▸ Details zur Aufgabe: Setz den Text übers Laufen fort, und zwar direkt nach „Frag mich nicht?“.

▸ Textauszug:
=======

Schnell unterwegs?

Vorgestern war ich laufen, ziemlich früh, weil es im Laufe des Tages heiß werden sollte. Ich war schnell unterwegs – allerdings sicher nicht anders schnell als sonst auch. Sonst habe ich manchmal meinen Mann an der Seite. Er kann nichts dafür, aber neben ihm komme ich mir langsam vor. Seine Beine sind länger, seine Schritte weiter, sein Atmen ruhiger. Meist liegt er eine halbe Armlänge vor mir. Er tut das nicht, um mich zu ärgern – keineswegs. Aber all das hinterlässt bei mir den Eindruck, langsam zu sein. Ich laufe trotzdem gern mit meinem Mann, aber vorgestern war´s ohne ihn auch sehr schön. Ich war schnell unterwegs.

Frag mich nicht?

=======

Ausgelesene Dateneinträge:

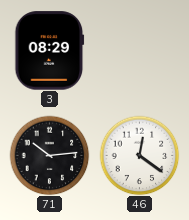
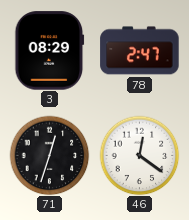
78: none -> 2:47
71: 10:14 -> 12:33
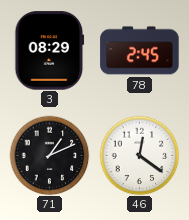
78: 2:47 -> 2:45
71: 12:33 -> 1:11
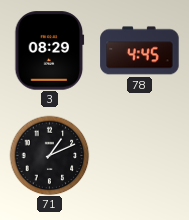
78: 2:45 -> 4:45
46: 12:21 -> none
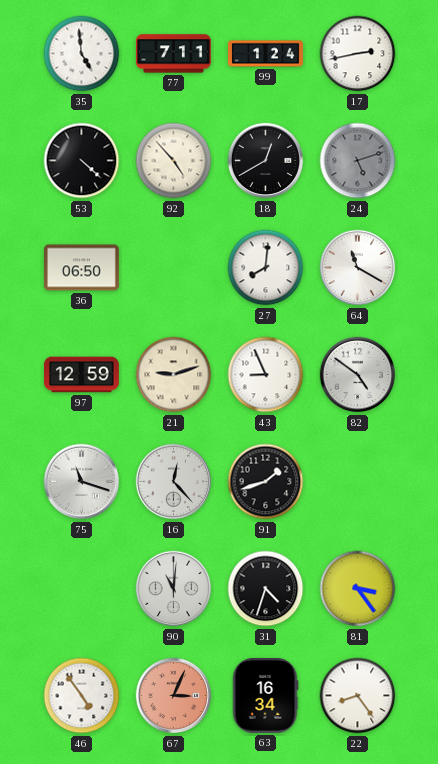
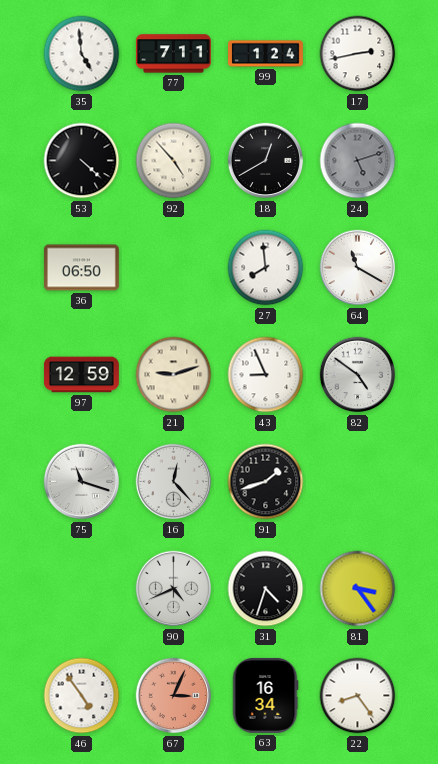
27: 8:01 -> 7:59
90: 11:01 -> 4:41
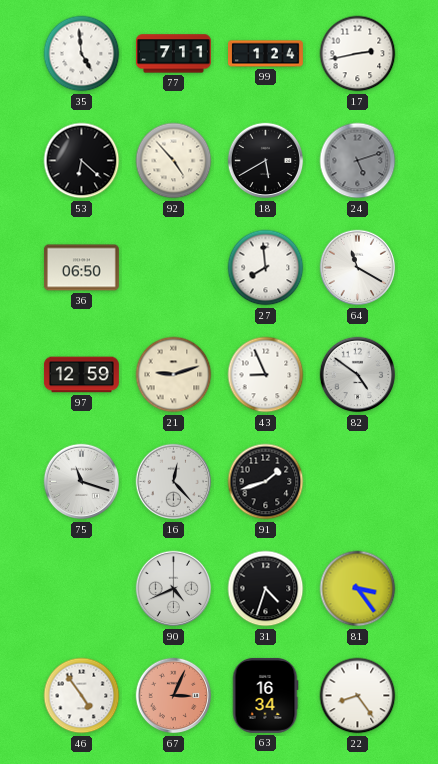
53: 4:22 -> 6:22
18: 12:40 -> 5:40
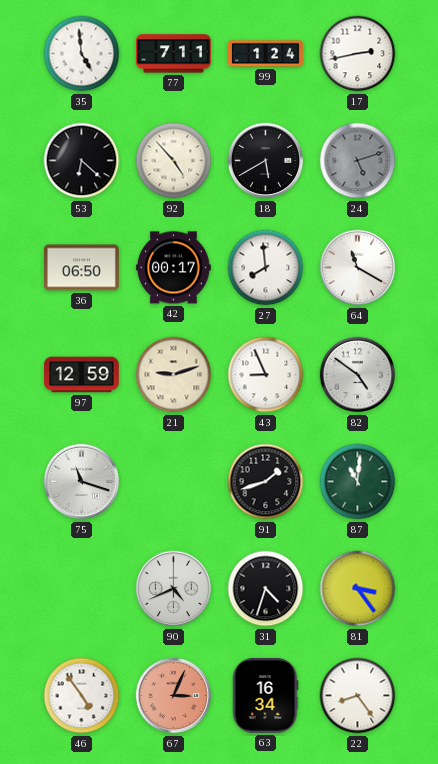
42: none -> 00:17
16: 12:23 -> none
87: none -> 11:01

=======

▸ Ergebnis dieser Übung:
„Die Frage kann man nicht stellen, Mama. Das ist, als würdest du von einem Grundschüler wissen wollen, was 34 zum Quadrat ist“, schimpft mein 17-jähriger Sohn. Wieso? Weil ich verstehen will. Ich will wissen, wozu Snaps dienen, wenn die Dinger überhaupt so heißen. Snapchat ist eine Art der Kommunikation, die sich mir nur bedingt erschließt: Man kann Bilder und kurze Texte verschicken. Diese Bilder und Texte sind für den Empfänger nur solange sichtbar, wie der Absender es wünscht – und nur ein Mal. Wenn ich das regelmäßig mache, kann ich Flammen sammeln; wenn ich einen Tag unterbreche, sind alle gesammelten Flammen weg. Soweit so klar.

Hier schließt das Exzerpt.